Wer die Anlagen heute betritt, braucht Sicherheitsschuhe, Schutzbrille, Jacke, Helm und ein CO2-Messgerät. Doch der Grund für diese Vorsichtsmaßnahmen ist die Gefahr, die auch in diesen Tagen von den Stoffen ausgeht. "Man muss sich des Risikos bewusst sein und sich an die Sicherheitsvorkehrungen halten", stellt Lamack fest. Beim Rundgang weißt sie auf Feuerlöscher hin, Notfallduschen und ihre Erste-Hilfe-Ausbildung. Passiert ist Lamack noch nichts. Doch im Einzelfall erlitten Kollegen bereits Verbrennungen oder Augenreizungen.
So sehr sich die Arbeitswelten heute und damals beim Thema Sicherheit unterscheiden, in puncto Arbeitszeit ähneln sie sich. Ganz recht: Denn ein Arbeitstag hat zwölf Stunden, der von Lamack wie auch der der ersten BASF-Angestellten. Doch das ist nicht die ganze Wahrheit. 1865 arbeitete man an mindestens sechs Tagen die Woche, meist ohne Urlaub. Lamack arbeitet in Schichten. Eine Tagschicht von 5.15 Uhr bis 17.15 Uhr, am nächsten Tag eine Nachtschicht von 17.15 Uhr bis 5.15 Uhr. Die beiden darauffolgenden Tage hat sie frei, dann geht das Ganze wieder von vorne los. Am Ende kommt sie auf 37 Wochenstunden - etwa halb so viel wie ihre Kollegen vor 150 Jahren. Und sie hat sechs Wochen Urlaub im Jahr. "Schichtarbeit ist nicht für jeden das Richtige", sagt Lamack. Doch ihr gefällt es. So kann sie unter der Woche zum Arzt oder auf Ämter. Ihr Mann arbeitet auch als Chemikant bei der BASF in Schichtarbeit. Mit der richtigen Organisation klappe das auch mit den zwei Kindern ganz gut, sagt Lamack.
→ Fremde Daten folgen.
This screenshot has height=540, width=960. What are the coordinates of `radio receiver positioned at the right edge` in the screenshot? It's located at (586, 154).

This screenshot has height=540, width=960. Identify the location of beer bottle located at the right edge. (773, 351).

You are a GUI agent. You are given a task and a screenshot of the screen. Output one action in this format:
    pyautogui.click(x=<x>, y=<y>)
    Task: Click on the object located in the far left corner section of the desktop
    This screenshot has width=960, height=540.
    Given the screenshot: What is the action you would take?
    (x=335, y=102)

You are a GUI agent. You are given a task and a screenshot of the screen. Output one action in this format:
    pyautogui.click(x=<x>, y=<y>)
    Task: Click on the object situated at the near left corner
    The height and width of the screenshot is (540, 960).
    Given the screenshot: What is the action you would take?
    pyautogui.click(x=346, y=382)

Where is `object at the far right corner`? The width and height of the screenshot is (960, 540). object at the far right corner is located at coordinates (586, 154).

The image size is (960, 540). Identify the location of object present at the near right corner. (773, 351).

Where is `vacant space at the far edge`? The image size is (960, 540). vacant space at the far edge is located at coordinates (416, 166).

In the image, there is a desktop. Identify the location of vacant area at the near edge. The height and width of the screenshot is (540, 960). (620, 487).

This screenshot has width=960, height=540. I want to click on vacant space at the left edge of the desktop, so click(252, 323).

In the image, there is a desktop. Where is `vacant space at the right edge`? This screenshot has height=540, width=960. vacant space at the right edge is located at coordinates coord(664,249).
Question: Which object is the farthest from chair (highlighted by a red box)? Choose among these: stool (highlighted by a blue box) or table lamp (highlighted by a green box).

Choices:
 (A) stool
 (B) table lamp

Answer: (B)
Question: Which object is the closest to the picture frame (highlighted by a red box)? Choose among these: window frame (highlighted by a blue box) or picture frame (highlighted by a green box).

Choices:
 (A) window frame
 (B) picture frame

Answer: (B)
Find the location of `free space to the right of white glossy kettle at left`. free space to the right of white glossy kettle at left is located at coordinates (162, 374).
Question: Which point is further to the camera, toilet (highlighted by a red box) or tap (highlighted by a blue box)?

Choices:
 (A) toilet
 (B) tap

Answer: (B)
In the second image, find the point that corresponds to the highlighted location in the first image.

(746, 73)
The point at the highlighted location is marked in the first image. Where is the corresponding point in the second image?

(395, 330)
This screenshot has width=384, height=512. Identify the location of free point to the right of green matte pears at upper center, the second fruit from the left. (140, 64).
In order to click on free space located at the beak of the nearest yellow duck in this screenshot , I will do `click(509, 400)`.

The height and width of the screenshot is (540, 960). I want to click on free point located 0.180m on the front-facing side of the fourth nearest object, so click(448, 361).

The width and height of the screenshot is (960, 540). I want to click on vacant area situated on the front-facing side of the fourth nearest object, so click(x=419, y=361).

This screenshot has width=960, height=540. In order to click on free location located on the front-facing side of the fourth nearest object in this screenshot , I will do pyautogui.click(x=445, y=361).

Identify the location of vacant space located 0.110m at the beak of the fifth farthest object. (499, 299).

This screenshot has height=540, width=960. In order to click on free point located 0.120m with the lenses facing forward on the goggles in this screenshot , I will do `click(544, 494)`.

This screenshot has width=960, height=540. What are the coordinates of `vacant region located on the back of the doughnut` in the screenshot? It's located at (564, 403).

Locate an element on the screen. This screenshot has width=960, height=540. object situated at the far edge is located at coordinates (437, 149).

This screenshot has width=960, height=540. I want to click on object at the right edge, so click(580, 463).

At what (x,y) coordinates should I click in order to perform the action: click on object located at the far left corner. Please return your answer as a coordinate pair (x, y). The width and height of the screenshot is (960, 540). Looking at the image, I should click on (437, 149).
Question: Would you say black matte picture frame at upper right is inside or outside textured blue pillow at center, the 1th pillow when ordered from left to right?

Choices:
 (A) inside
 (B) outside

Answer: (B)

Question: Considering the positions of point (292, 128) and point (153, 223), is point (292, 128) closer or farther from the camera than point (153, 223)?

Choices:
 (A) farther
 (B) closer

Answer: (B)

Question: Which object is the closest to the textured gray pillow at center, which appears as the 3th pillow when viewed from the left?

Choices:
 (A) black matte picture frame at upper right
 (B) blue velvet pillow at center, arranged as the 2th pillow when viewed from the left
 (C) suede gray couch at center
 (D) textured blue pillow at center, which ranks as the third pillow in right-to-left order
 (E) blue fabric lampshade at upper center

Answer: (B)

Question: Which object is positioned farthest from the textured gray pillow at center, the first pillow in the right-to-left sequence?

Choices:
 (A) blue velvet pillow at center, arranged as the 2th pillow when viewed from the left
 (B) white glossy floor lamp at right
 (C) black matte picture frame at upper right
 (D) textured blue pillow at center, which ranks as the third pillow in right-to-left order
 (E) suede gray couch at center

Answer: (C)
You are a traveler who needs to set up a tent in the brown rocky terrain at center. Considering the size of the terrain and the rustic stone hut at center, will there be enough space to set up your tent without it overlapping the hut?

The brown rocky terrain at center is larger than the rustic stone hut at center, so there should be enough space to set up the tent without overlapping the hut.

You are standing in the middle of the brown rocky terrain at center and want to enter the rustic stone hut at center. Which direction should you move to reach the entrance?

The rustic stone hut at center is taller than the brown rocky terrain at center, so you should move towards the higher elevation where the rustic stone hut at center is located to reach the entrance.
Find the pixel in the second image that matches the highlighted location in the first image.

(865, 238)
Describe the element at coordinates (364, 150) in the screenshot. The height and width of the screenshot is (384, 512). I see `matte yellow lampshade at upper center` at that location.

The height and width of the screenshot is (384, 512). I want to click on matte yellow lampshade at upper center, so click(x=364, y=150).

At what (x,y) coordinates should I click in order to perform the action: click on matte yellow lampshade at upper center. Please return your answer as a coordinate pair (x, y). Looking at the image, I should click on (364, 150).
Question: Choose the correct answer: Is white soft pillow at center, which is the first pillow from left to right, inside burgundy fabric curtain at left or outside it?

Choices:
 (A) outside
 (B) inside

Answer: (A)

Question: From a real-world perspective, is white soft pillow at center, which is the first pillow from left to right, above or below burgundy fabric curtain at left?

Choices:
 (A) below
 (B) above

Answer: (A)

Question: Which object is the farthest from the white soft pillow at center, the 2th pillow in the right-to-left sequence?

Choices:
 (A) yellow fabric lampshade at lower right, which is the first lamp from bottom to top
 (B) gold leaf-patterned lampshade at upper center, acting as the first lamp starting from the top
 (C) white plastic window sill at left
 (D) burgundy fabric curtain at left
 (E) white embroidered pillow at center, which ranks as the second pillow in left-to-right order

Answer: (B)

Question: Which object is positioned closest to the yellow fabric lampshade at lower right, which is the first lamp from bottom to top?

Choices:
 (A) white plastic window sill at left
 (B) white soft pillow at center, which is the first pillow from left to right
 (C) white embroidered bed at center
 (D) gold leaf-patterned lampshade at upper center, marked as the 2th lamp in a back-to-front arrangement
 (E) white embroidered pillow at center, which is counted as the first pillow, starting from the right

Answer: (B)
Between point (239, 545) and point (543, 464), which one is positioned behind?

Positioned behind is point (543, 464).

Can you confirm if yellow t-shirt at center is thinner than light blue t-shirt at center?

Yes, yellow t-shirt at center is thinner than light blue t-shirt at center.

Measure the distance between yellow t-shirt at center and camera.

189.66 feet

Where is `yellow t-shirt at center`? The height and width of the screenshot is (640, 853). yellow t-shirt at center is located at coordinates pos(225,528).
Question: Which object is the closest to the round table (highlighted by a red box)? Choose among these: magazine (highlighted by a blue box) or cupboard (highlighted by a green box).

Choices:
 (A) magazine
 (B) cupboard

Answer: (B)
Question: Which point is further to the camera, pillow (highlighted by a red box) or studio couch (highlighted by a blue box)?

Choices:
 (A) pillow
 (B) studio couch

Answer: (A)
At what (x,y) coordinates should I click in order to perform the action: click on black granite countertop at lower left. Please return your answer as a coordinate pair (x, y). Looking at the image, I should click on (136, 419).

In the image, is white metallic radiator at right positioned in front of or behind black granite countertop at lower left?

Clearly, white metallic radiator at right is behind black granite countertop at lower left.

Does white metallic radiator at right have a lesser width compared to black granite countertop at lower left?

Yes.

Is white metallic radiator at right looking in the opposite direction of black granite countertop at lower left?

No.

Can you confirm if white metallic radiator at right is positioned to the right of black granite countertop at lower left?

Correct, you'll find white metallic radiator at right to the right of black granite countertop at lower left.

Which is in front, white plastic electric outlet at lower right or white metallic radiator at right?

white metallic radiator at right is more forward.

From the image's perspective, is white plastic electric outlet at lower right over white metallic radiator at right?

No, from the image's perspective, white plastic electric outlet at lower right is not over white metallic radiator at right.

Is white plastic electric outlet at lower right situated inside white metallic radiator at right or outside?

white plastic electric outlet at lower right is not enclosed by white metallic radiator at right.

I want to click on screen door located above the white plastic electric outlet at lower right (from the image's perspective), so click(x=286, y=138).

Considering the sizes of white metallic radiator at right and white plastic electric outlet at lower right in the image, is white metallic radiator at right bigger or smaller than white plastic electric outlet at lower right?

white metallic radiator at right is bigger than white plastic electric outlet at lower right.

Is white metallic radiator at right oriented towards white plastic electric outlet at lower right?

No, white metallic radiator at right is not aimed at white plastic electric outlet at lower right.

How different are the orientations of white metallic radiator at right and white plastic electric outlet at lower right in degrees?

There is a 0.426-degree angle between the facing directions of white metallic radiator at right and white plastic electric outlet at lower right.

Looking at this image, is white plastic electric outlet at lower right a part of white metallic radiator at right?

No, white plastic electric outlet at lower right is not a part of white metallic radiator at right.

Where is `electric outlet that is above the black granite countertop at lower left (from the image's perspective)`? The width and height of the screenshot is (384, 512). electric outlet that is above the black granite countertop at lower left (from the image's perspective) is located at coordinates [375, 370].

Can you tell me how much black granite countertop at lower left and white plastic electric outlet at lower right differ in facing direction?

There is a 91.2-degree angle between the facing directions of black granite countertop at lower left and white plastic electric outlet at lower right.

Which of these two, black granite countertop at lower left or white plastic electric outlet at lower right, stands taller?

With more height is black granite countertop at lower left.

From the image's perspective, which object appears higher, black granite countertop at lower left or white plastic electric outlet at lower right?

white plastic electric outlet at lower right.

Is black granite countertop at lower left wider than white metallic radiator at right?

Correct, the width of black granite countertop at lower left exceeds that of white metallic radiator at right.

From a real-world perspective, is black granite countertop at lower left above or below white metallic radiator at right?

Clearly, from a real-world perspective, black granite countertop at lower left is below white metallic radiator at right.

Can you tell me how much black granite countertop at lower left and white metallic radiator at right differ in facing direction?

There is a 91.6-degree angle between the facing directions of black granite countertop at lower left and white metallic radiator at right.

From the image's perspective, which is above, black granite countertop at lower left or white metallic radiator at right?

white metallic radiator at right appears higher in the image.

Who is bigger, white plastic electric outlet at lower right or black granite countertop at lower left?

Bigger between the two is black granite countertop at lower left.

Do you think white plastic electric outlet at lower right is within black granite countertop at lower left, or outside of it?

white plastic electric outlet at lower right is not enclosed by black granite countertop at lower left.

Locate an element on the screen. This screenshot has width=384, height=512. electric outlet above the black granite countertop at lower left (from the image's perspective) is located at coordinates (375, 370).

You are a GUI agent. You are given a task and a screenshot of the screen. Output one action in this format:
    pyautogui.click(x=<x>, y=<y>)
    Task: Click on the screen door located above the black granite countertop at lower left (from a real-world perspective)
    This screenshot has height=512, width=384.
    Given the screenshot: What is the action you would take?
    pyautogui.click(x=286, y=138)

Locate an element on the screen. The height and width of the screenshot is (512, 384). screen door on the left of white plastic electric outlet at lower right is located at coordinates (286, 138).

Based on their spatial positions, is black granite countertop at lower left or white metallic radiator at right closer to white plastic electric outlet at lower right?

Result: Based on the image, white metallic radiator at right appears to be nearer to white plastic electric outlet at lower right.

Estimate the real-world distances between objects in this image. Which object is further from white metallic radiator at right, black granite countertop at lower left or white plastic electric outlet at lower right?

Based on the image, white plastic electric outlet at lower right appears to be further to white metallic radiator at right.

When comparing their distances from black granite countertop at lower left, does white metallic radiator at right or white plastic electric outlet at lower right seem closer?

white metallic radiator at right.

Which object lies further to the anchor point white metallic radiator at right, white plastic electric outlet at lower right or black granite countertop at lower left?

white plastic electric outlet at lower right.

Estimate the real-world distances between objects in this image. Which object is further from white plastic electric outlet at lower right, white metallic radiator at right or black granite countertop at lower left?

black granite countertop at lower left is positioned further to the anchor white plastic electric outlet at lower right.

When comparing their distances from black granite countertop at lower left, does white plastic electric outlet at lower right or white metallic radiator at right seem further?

Sie wohnt in Meckenheim und pendelt. Die ersten Mitarbeiter lebten vor Ort. Später zogen viele in die BASF-Kolonie direkt neben dem Werk. Sie verdienten auch nicht genug, um beim Wohnort wählerisch zu sein. Ein Einstiegslohn reichte gerade für das Essen einer fünfköpfigen Familie aus. Oft gingen mehrere Familienmitglieder arbeiten. Bei den Lamacks ist das - der Emanzipierung sei Dank - ohnehin der Fall. Und Frau Lamack bedauert das kein bisschen. Egal ob in der Messwarte, im Labor oder draußen auf der Anlage: Lamack mag ihren Beruf, sie fühlt sich gebraucht und den Geruch nimmt sie nicht mehr wahr. "Die Abwechslung ist das Schöne. Am längsten dauern die Tage, an denen weniger los ist." Eine Arbeitseinstellung, von der ihre Vor-Vor-Vorgänger vermutlich nur träumen konnten.